§ **BRIEF 1**
Repeat the passage of the RDB2RDF email thread between "Since, we used" and "only from RDB.", inclusive.
§ **BRIEF 2**
Answer these questions from the RDB2RDF email thread, one line each:
(a) Which relational database products does the cited documentation name as possible back-end databases?
(b) On what date was the original message sent?
(c) What does Ashok ask Satya to confirm?
§ **BRIEF 3**
Resume the RDB2RDF email thread from its last line and keep writing.

Re: RDB2RDF Usecase - Biomedical UseCase

Hi Ashok,
The NCBI Entrez documentation page, http://www.ncbi.nlm.nih.gov/books/bv.fcgi?rid=handbook.section.605, states that it "...integrates data from a large number of sources, formats, and databases...". It mentions that the “back-end” databases "...might be Sybase or Microsoft SQL Server relational databases of a variety of schemas or text files of various formats". 
 
Since, we used the records in NCBI Entrez Gene which are centered around a gene, I am not sure we can verify which part of the record (or indeed the full record) was sourced only from RDB. 
 
Cheers,
Satya
----- Original Message -----
From: ashok malhotra <ashok.malhotra@oracle.com>
Date: Saturday, December 20, 2008 11:30 am
Subject: Re: RDB2RDF Usecase - Biomedical UseCase
To: Satya Sahoo <sahoo.2@wright.edu>
Cc: "Ezzat, Ahmed" <Ahmed.Ezzat@hp.com>, "public-xg-rdb2rdf@w3.org" <public-xg-rdb2rdf@w3.org>

> Hi Satya:
> This is a good usecase but please confirm that the underlying 
> databases 
> are relational databases.

§ **MATERIAL PROVIDED**
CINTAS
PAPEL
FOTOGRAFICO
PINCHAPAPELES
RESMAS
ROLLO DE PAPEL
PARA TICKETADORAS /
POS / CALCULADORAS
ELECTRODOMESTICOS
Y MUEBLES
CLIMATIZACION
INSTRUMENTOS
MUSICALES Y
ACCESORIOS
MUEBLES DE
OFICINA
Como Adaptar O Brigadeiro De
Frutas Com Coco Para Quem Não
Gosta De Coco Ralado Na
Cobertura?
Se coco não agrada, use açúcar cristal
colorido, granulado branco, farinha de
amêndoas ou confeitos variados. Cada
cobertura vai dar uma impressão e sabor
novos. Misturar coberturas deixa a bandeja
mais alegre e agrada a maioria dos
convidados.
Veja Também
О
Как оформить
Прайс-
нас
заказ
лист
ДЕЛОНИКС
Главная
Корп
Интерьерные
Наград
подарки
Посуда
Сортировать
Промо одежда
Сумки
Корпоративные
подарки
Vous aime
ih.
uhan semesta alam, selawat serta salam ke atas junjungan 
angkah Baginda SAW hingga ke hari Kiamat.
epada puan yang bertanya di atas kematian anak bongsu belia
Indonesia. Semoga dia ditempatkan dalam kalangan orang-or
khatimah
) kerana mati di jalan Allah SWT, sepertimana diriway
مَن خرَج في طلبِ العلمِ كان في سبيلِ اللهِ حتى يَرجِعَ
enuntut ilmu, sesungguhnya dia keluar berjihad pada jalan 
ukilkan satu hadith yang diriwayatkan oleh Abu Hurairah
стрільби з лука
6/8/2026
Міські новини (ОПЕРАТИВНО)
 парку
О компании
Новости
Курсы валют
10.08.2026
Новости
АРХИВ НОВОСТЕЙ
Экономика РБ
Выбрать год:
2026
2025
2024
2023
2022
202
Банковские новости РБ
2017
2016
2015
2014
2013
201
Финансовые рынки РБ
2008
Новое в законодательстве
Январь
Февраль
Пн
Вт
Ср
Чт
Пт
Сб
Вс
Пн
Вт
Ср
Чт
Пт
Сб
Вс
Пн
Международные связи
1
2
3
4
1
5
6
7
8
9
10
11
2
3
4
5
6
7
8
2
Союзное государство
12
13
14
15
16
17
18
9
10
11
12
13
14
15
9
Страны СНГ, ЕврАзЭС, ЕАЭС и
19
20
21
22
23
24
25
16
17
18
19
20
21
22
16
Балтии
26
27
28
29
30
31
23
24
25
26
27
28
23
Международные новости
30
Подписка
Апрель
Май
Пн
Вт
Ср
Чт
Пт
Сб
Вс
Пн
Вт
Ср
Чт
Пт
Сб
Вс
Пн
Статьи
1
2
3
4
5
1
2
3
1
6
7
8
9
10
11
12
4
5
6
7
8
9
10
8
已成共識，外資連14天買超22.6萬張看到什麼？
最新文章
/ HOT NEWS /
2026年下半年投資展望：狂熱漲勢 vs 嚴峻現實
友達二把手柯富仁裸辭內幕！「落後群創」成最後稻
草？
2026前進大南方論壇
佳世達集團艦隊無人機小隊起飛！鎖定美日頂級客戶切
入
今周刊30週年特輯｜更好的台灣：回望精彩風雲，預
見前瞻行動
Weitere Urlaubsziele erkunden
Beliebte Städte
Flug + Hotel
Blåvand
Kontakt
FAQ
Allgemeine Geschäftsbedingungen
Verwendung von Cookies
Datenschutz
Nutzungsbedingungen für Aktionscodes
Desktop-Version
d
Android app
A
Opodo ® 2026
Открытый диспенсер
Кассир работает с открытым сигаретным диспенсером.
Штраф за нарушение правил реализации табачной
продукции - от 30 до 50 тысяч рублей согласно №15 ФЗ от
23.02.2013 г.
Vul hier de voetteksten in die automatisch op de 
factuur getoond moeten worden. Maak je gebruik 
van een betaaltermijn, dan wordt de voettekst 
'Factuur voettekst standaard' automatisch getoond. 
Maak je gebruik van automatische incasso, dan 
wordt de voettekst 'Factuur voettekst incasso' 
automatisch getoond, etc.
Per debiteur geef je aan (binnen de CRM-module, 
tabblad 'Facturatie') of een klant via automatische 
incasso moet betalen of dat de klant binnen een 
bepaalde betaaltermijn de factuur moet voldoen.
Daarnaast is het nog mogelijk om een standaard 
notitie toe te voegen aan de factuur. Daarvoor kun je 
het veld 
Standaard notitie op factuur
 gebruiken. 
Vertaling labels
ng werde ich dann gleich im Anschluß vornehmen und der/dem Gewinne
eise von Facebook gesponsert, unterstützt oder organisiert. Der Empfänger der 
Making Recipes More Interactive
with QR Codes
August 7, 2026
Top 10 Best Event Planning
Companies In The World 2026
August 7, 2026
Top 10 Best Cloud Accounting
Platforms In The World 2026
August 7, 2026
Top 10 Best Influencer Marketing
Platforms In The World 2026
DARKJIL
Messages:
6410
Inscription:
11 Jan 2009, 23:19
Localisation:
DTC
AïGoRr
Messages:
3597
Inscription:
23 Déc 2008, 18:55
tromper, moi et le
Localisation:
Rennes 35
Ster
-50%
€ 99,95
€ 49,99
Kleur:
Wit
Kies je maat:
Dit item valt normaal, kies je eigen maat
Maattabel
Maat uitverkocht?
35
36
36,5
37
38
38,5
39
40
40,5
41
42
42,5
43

§ **ANSWER SPACE 1**
Since, we used the records in NCBI Entrez Gene which are centered around a gene, I am not sure we can verify which part of the record (or indeed the full record) was sourced only from RDB.

§ **ANSWER SPACE 2**
(a) Sybase or Microsoft SQL Server.
(b) Saturday, December 20, 2008.
(c) That the underlying databases are relational databases.

§ **ANSWER SPACE 3**
> I know that some biomedical work uses special-purpose databases, 
> that's 
> why I'm asking.
> All the best, Ashok
> 
> 
> Satya Sahoo wrote:
> > Hi Ahmed,
> > You have pointed to a very critical objective for the RDB2RDF 
> process 
> > - data integration and consequently the ability to pose 
> queries across 
> > different types of data sources.
> >
> > In addition to your example, the following is a write-up of 
> our work I 
> > had presented to the XG meeting in April 2008 (also cited by 
> Soren 
> > Auer in their Triplify work as an example of integration) that 
> can be 
> > considered as a data integration use case in the biomedical 
> domain to 
> > the Recommendation:
> >
> > Title: An ontology-driven integration of gene and biological 
> pathway 
> > information: Application to the domain of nicotine dependence
> > --------------------
> >
> > Background:
> > Complex biological queries generally require the integration 
> of 
> > information from several sources. For example, gene 
> information 
> > sources, such as the NCBI Entrez Gene, which has gene-related 
> records 
> > of ~2 million genes need to be integrated with pathway 
> information 
> > sources, such as KEGG (Kyoto Encyclopedia for Genes and 
> Genomics).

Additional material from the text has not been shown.